The work of Robert Peel (1909-1991) exemplifies the kind of serious yet accessible scholarship that the Fund seeks to support.
As American National Biography notes, Peel brought “both spiritual and scholarly values” to his work. He “bridged academic and religious communities, writing extensively on issues ranging from church history to theology and the relation of New Testament-based faith to modern scientific concerns.”
As the first serious biographer of Mary Baker Eddy “to use the extensive primary sources in the church’s archives,” the ANB continues, “Peel meticulously sorted through the mass of allegations in earlier polemical works to produce a more complex and spiritually compelling portrait of Eddy than either her antagonists or many of her followers had envisioned.” Reviewers of this massive three-volume study recognized Peel’s “masterful grasp of the cultural and intellectual forces of the era” (American Historical Review) as well as his crucial role in breaking “the barriers between apologists and critics” (Martin Marty, New York Times)

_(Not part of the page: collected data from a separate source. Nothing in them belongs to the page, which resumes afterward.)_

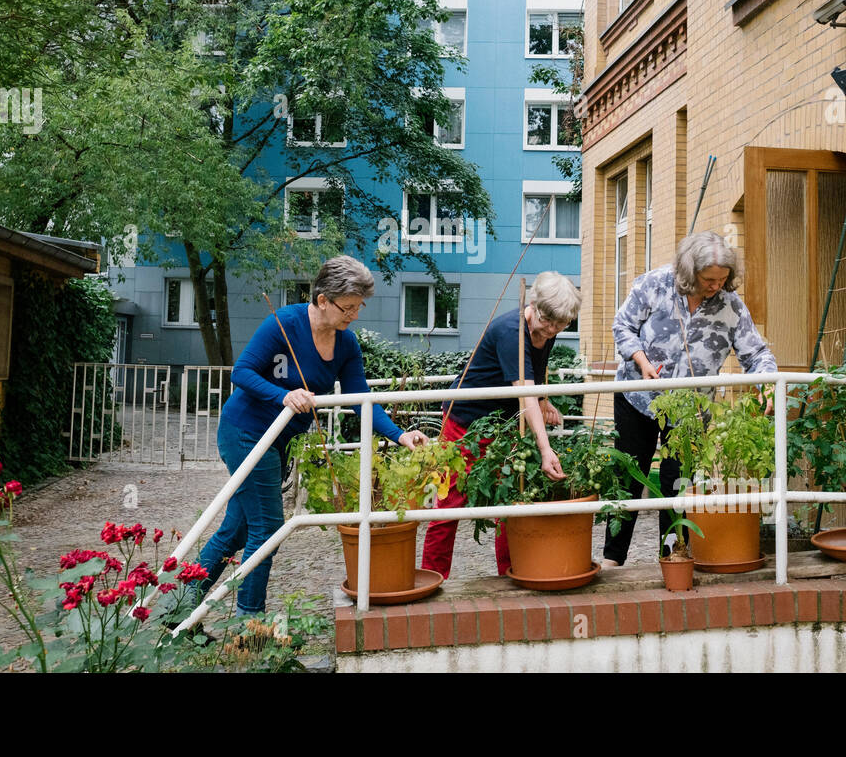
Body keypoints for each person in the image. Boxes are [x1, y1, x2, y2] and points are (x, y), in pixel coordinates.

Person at [193, 256, 428, 614]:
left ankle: (179, 603)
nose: (355, 315)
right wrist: (284, 395)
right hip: (245, 432)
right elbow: (240, 372)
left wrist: (399, 436)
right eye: (348, 307)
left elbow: (360, 400)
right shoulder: (283, 324)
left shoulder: (346, 345)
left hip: (280, 441)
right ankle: (249, 622)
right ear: (322, 300)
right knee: (268, 527)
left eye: (358, 307)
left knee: (239, 528)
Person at [602, 231, 777, 569]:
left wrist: (767, 383)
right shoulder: (654, 284)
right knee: (627, 475)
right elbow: (622, 326)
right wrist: (640, 359)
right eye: (709, 279)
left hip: (690, 411)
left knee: (677, 484)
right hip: (637, 398)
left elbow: (757, 353)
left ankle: (672, 557)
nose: (716, 286)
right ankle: (613, 559)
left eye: (723, 279)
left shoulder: (731, 306)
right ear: (689, 272)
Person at [421, 271, 580, 579]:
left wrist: (545, 399)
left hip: (501, 425)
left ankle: (510, 574)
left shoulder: (547, 327)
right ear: (533, 305)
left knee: (509, 499)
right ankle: (433, 578)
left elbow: (537, 371)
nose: (552, 331)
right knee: (449, 504)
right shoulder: (511, 332)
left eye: (560, 325)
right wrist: (545, 449)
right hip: (463, 421)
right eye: (548, 322)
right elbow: (525, 396)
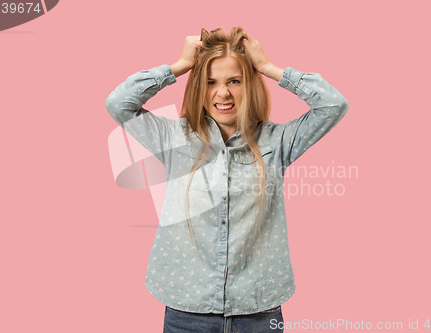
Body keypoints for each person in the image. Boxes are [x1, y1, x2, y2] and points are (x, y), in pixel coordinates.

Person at [105, 27, 349, 333]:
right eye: (211, 82)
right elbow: (119, 103)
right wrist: (178, 66)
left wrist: (268, 68)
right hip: (187, 311)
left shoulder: (277, 141)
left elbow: (332, 105)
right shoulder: (175, 139)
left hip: (258, 311)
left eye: (235, 80)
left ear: (250, 85)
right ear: (198, 88)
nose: (223, 93)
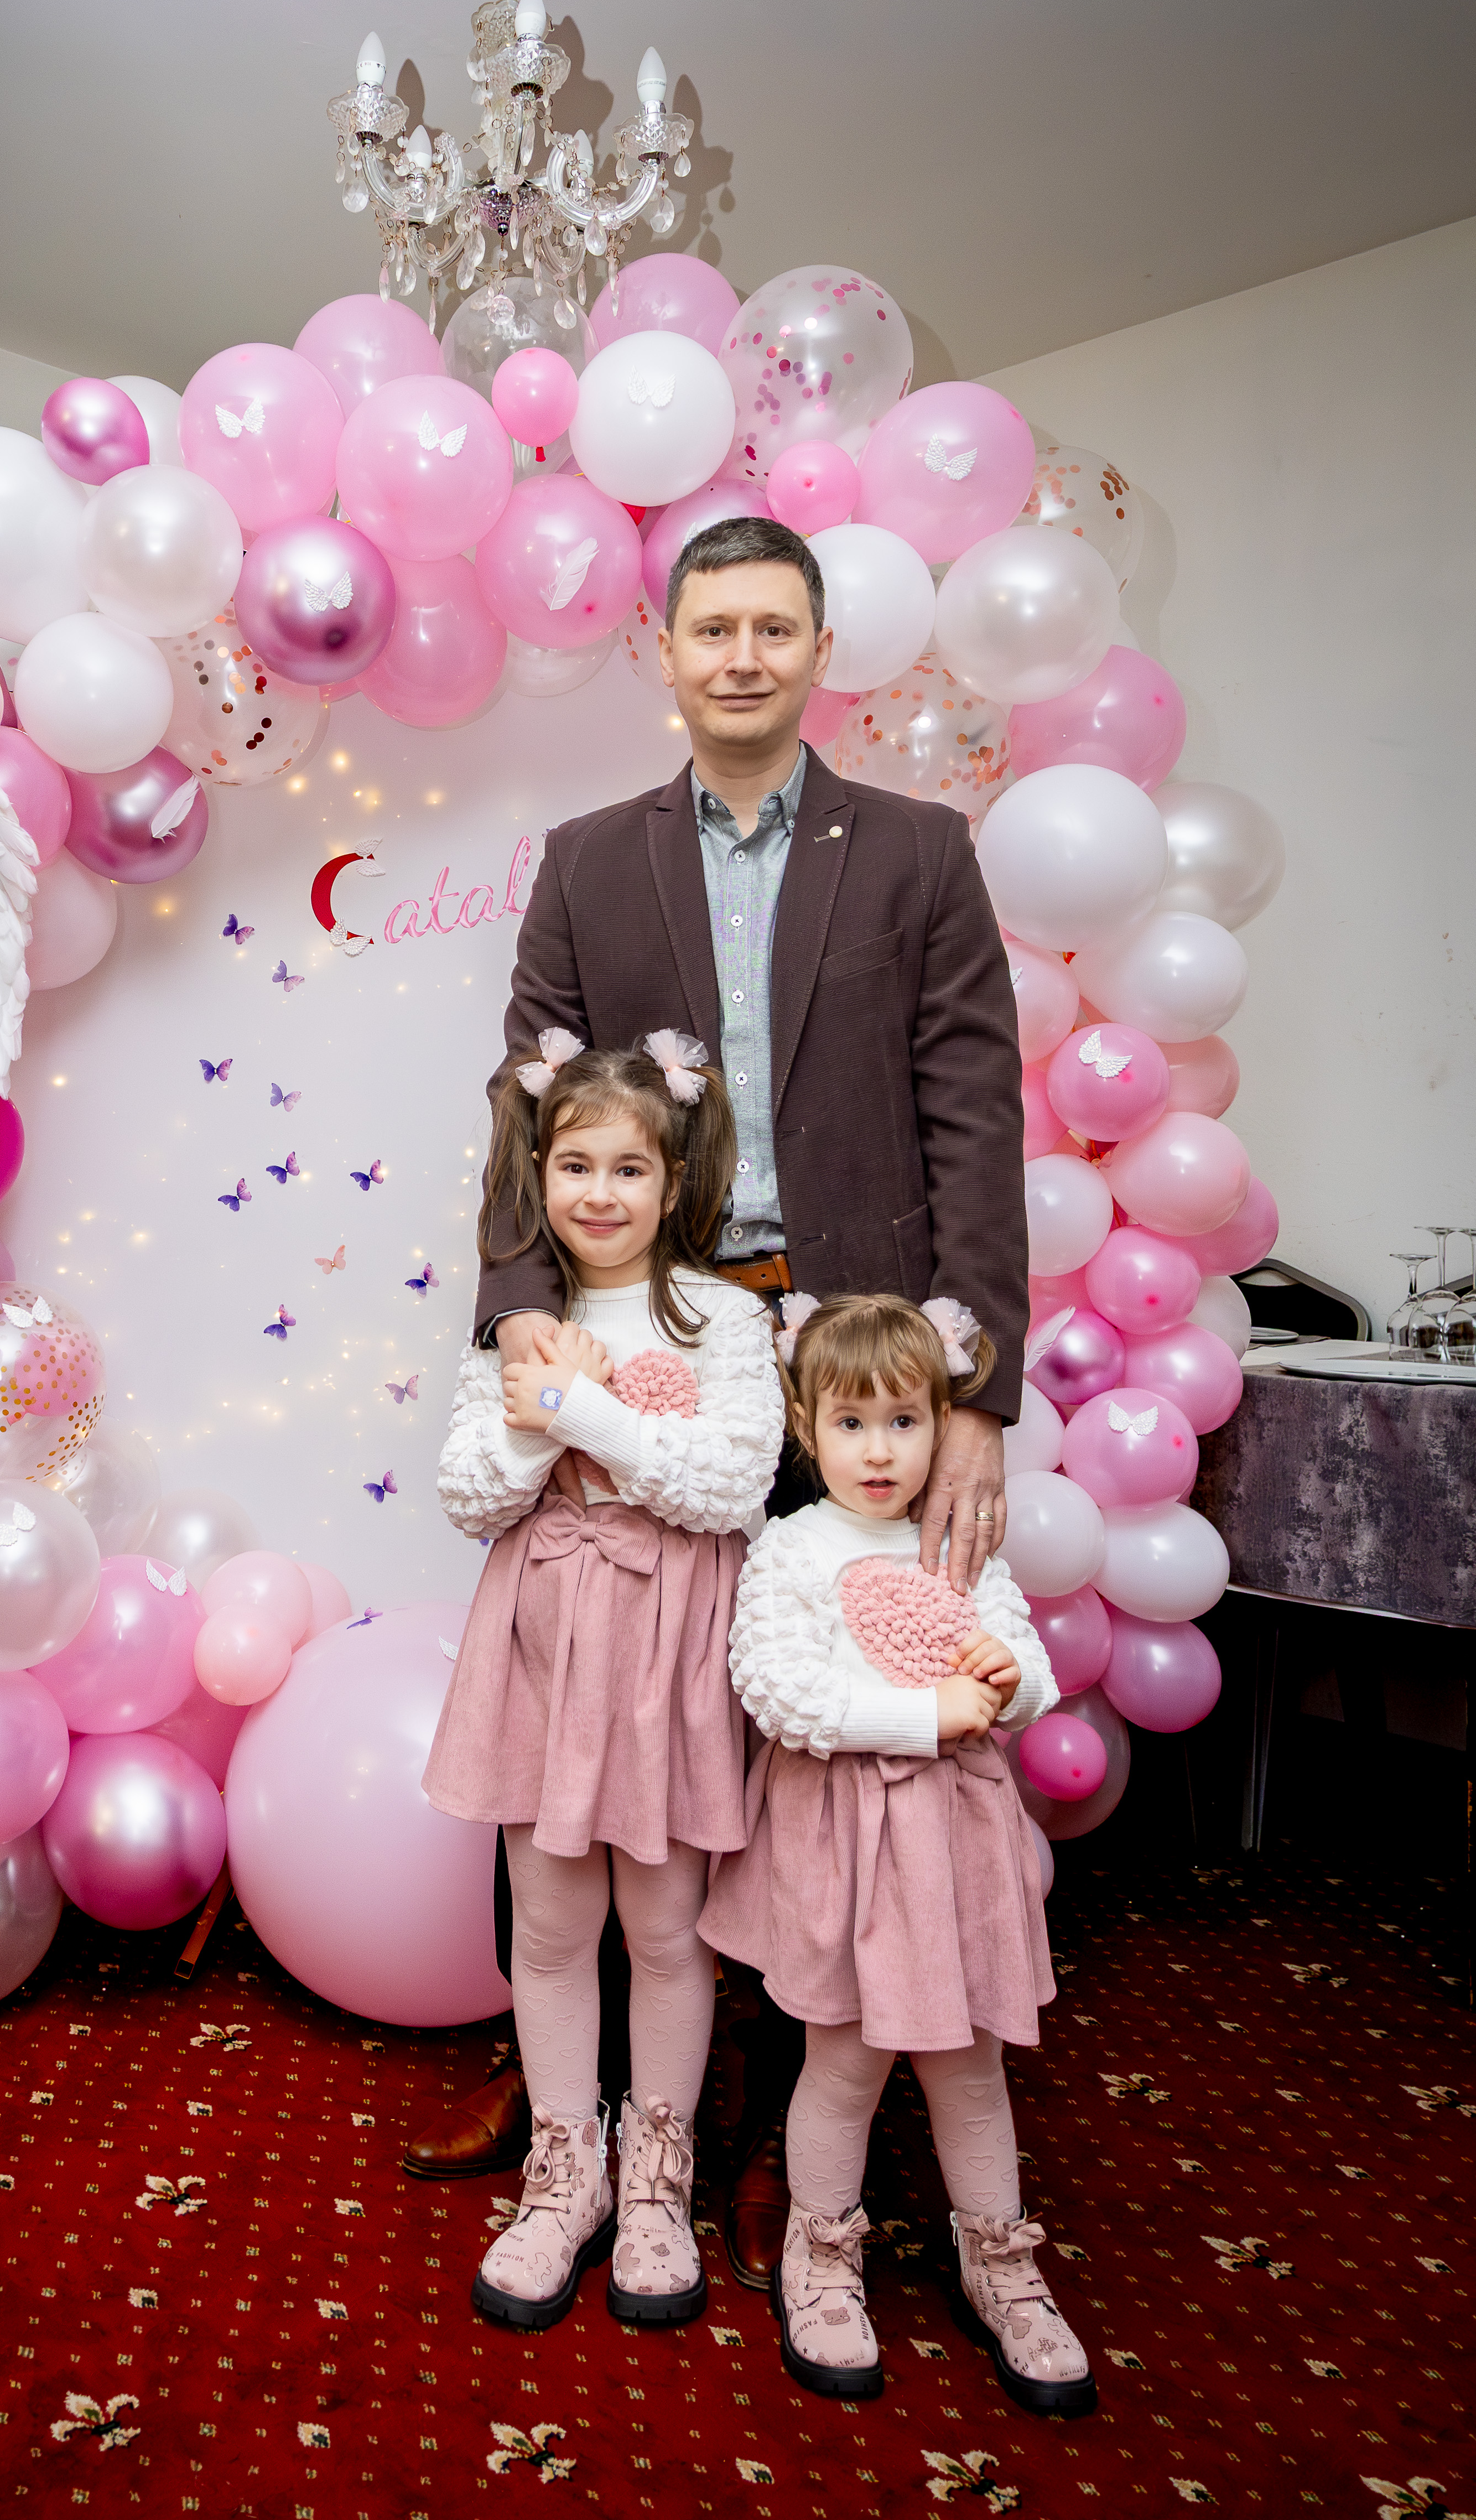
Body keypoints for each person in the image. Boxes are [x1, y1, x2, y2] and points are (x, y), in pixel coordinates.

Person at [404, 512, 1030, 2294]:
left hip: (847, 1356)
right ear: (662, 653)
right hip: (648, 1319)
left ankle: (755, 2125)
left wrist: (971, 1388)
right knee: (584, 1689)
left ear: (818, 650)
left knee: (794, 1738)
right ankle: (564, 2093)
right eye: (710, 629)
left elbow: (971, 1112)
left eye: (772, 628)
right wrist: (523, 1332)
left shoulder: (915, 851)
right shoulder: (588, 860)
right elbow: (525, 1110)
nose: (740, 657)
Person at [423, 1032, 786, 2330]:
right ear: (538, 1169)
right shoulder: (521, 1325)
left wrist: (579, 1413)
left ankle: (655, 2176)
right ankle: (564, 2165)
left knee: (668, 1926)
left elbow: (729, 1484)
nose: (599, 1191)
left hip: (670, 1651)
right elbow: (471, 1490)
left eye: (629, 1167)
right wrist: (538, 1415)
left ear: (674, 1178)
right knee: (551, 1922)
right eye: (574, 1163)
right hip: (547, 1640)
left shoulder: (727, 1318)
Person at [699, 1290, 1093, 2417]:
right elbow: (777, 1691)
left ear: (940, 1424)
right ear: (805, 1426)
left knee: (969, 2063)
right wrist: (927, 1715)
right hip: (847, 1844)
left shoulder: (956, 1544)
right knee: (845, 2059)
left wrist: (1006, 1678)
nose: (879, 1451)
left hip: (957, 1847)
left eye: (904, 1422)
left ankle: (997, 2258)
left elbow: (1026, 1667)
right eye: (851, 1423)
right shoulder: (790, 1548)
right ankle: (822, 2251)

Peel’s work was the outgrowth of both thorough grounding in scholarly disciplines and a profoundly religious understanding of life. He touched on the latter in a sermon given at Cornell University’s Sage Chapel on October 23, 1977 :
“Some people seem infinitely confident of themselves, but confident…that they can accomplish anything that they set their hand to and that’s that. But for most of us there comes the sort of doubt in which we feel that whether we really can do that which is required of us. And I think at such a time we have to remind ourselves that we are all part of a vast joint enterprise, a joint enterprise of humanity, in a world that can all too easily look like a wilderness.
“We are really called, all of us, to an errand in the wilderness. The best that we can often do is to share out of our own experience some of that common ground that we all have, but which comes to us in unique ways in our own experience. It isn’t a matter of telling others what to do but of our sharing with each other something of what we have glimpsed at our own private little burning bushes. We can remind ourselves at such a time that underneath the complexities of life, there are great simplicities. And perhaps if we have the humility to receive those simplicities, we will be given our particular errand.”